The women in my family do not believe in following recipes. Some of us, like my mom, are rather belligerent about it. 🙂 Others, like my sister, are just disdainful toward recipes. I used to be this way as well—and still am when cooking—but for the most part I have become a believer in pretty closely following the recipe when baking. Mostly because the smallest change can make a big difference and usually I am attracted to the intended finished product—unlike when cooking, when I can look at a recipe and see its potential but also know that I have no desire to follow the recipe.
However, this urge to change a recipe runs pretty strong in my family, and sometimes I totally fall off the wagon.
Today I made Beth Hensperger’s 7 Grain Honey Bread. Only it, uh, had no 7 grain cereal in it. My intentions started out good—but when I couldn’t find the 7 grain cereal in the freezer in the kitchen and it had been storming and raining all day (and not happy warm humid summer rain but rather stinking miserable chill you to the bone spring rain) and I just did not want to deal with running to the (unconnected) garage to look through the chest freezer, I started making changes. And you know what? I think they came out pretty darn good. Now hopefully I can remember all of them!…
A note on this dough: Henspergers speaks of it as though it is pretty similar to other enriched sandwich loaves, but I found it to be much, much stickier. It is possible my grain substitutions are the cause, but really I just think this bread is super-enriched for a sandwich bread, making for a very wet dough. Which is of course one of the things making it really, really tasty. But do expect it to be sticky—if you knead it by hand I would keep it to a minimum, rather than overloading it with flour to keep it kneadable. (*A later note: after talking to some other CLBBers about it, it might have been the spelt that made it so sticky. So if you want to avoid that part of it, maybe try AP or bread flour–and let me know how it comes out!)

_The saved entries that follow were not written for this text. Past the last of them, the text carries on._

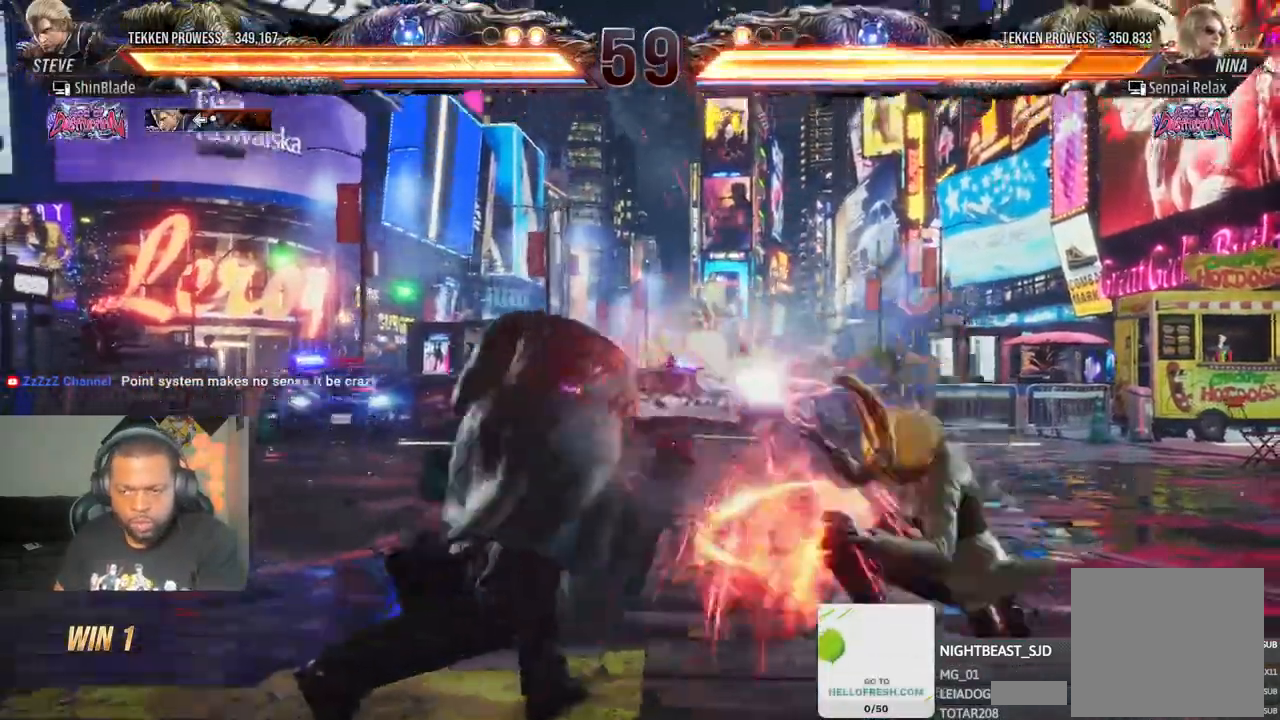
{"buttons": ["CROSS", "DPAD_UP", "DPAD_LEFT"], "left_stick": "center", "right_stick": "center", "events": [[17, "DPAD_LEFT", "up"], [17, "SQUARE", "up"], [17, "TRIANGLE", "up"], [117, "DPAD_LEFT", "down"], [150, "CIRCLE", "up"], [200, "DPAD_DOWN", "up"], [200, "DPAD_LEFT", "up"], [233, "CROSS", "up"], [350, "DPAD_LEFT", "down"], [350, "DPAD_UP", "down"], [400, "CROSS", "down"]]}
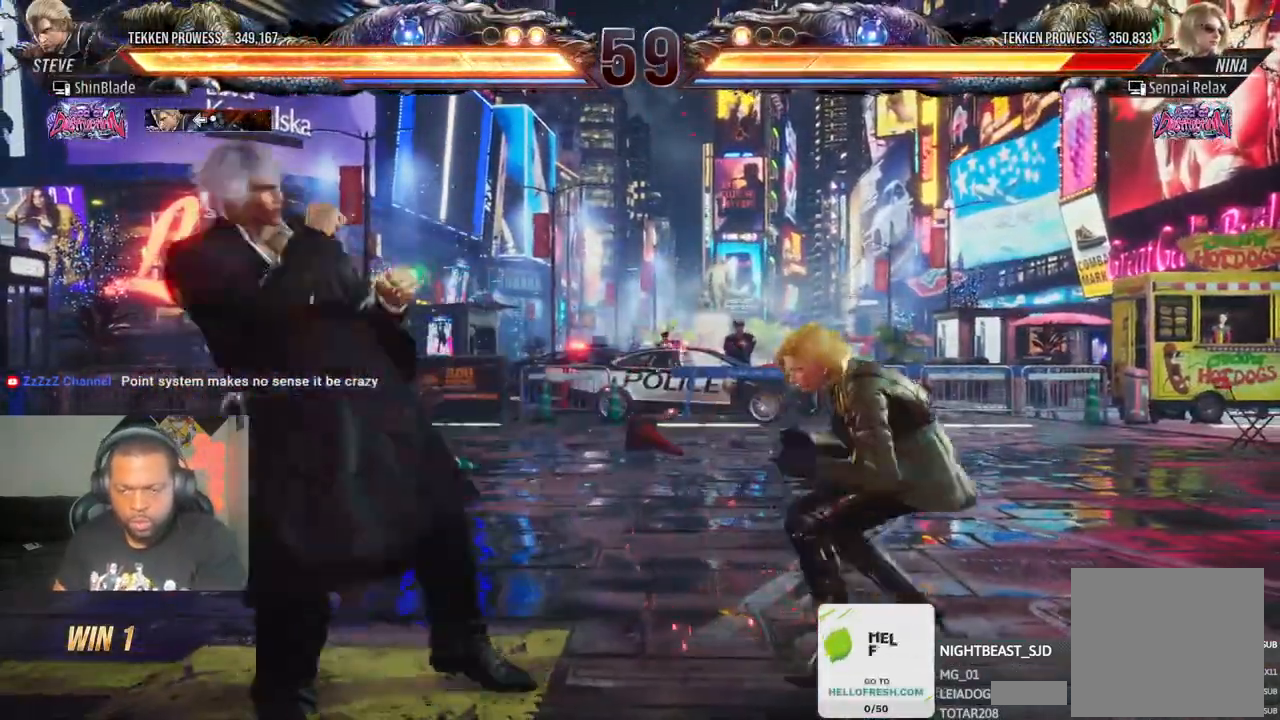
{"buttons": ["SQUARE", "TRIANGLE", "DPAD_DOWN", "DPAD_LEFT"], "left_stick": "center", "right_stick": "center", "events": [[33, "DPAD_LEFT", "up"], [50, "DPAD_UP", "up"], [83, "CROSS", "up"], [367, "TRIANGLE", "down"], [467, "SQUARE", "down"], [483, "DPAD_DOWN", "down"], [483, "DPAD_LEFT", "down"]]}
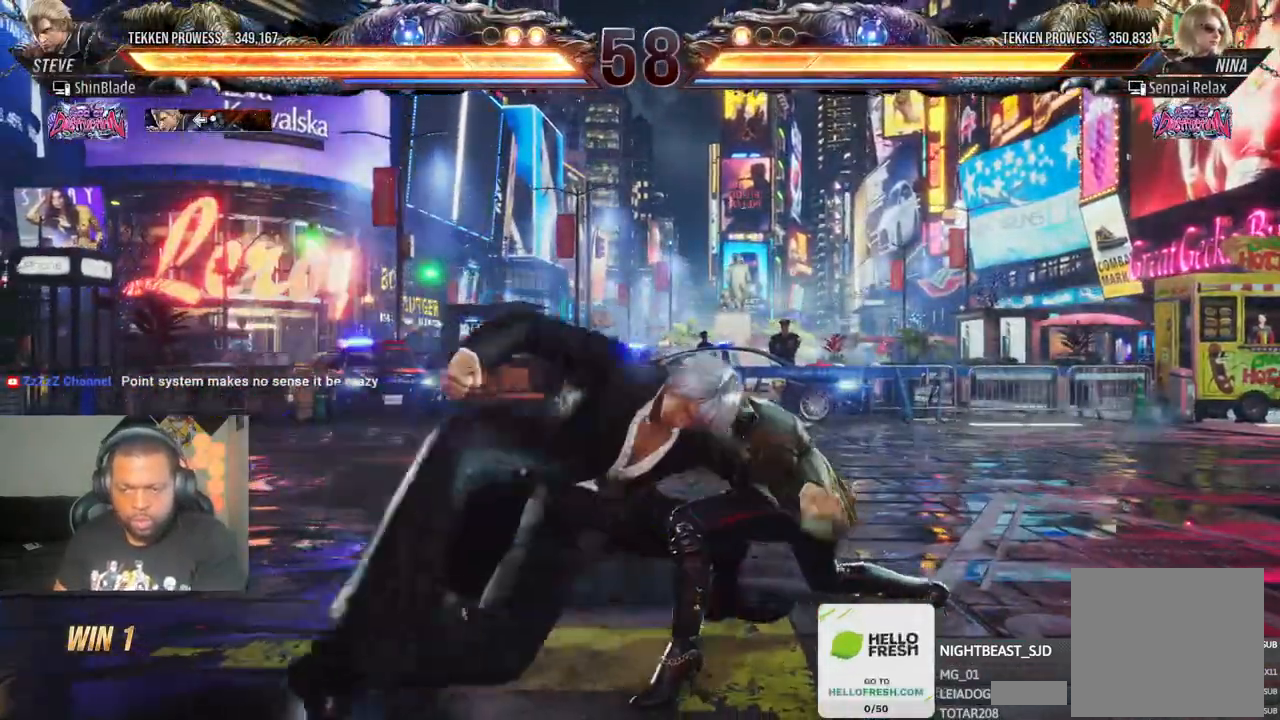
{"buttons": [], "left_stick": "center", "right_stick": "center", "events": [[17, "CROSS", "down"], [17, "TRIANGLE", "up"], [33, "SQUARE", "up"], [50, "DPAD_LEFT", "up"], [67, "DPAD_RIGHT", "down"], [150, "CROSS", "up"], [250, "CROSS", "down"], [250, "DPAD_RIGHT", "up"], [267, "CROSS", "up"], [267, "DPAD_DOWN", "up"], [333, "CROSS", "down"], [483, "CROSS", "up"]]}
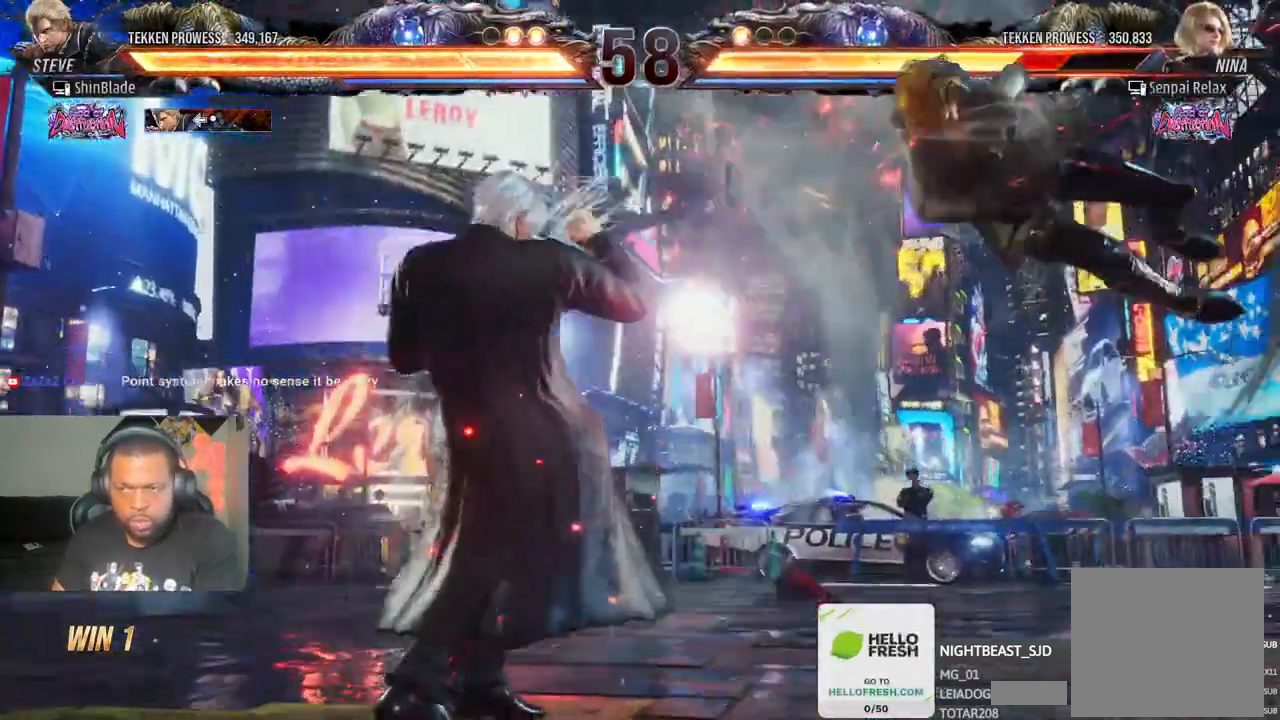
{"buttons": ["CROSS", "DPAD_RIGHT"], "left_stick": "center", "right_stick": "center", "events": [[117, "DPAD_RIGHT", "down"], [167, "CROSS", "down"]]}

Laura’s Not 7 Grain Multi Grain Honey Bread
Adapted from The Bread Bible, Beth Hensperger
1/3 cup traditional rolled oats
1/3 cup barley flakes
1/3 cup quinoa
1 ½ cups boiling water
¼ cup cornmeal (I would have used a coarse grind if I had had any)
¼ cup wheat bran
¼ cup lukewarm water
1 ½ T active dry yeast
Pinch of sugar
1 ½ cups whole grain spelt flour
¼ cup buttermilk
3 T neutral vegetable oil
2 T melted butter
1/3 cup honey
3 large eggs
1 T salt
4-5 cups white spelt flour (I get this locally—you could use AP or bread flour)
In the bowl of a stand mixer (or just a large bowl if you are making this by hand), pour the boiling water over the oats, barley flakes and quinoa. Let stand for at least an hour.
Mixer the lukewarm water, the yeast and the pinch of sugar in a small bowl and let stand until foamy.
Add the cornmeal, wheat bran, whole grain spelt flour, buttermilk, butter, eggs, salt, oil and honey (I recommend pouring the oil into the measuring cup first, dumping it, and then measuring the honey—it will slide right out for you) to the soaking grains. Beat for 30 seconds. Add the proofing yeast to the mixer bowl and beat for another 30 seconds—the mixture will not be smooth (because of all of the whole grains) but it should be consistent.
With the mixer on low, add the white spelt flour, ½ cup at a time. When the dough starts to form a shaggy mass, switch to the dough hook. This dough is a difficult one to know when to stop adding flour—for a kneading dough, it is quite sticky. After a minimum of 5 cups of white spelt flour and after the dough maintains a ball for several rotations of the dough hook (before succumbing to the sides in an uneven sticky mass again), then it is probably about done. You will need to a spatula or dough scraper to scrape the dough into a large oiled container for rising. Cover with lightly oiled plastic wrap and leave for 60-90 minutes, until doubled.
This part is tricky because the dough is so sticky. Divide the dough in half as best as you are able and shape each half into a rectangle. Don’t worry about deflating much—the dough is so sticky it will happen either way. Place each rectangle into a greased 9 X 5 loaf pan. Cover and let rise for 45 minutes, until doubled.
15 minutes before the loaves are finished rising, turn the oven on to 375 F.
Bake the risen loaves for 35 to 40 minutes, until the tops are golden brown and the interior registers 200 F with a thermometer. Dump out of the loaf pans and let cool on a cooling rack. I personally believe in slicing at the 30 minute mark, when they are still warm.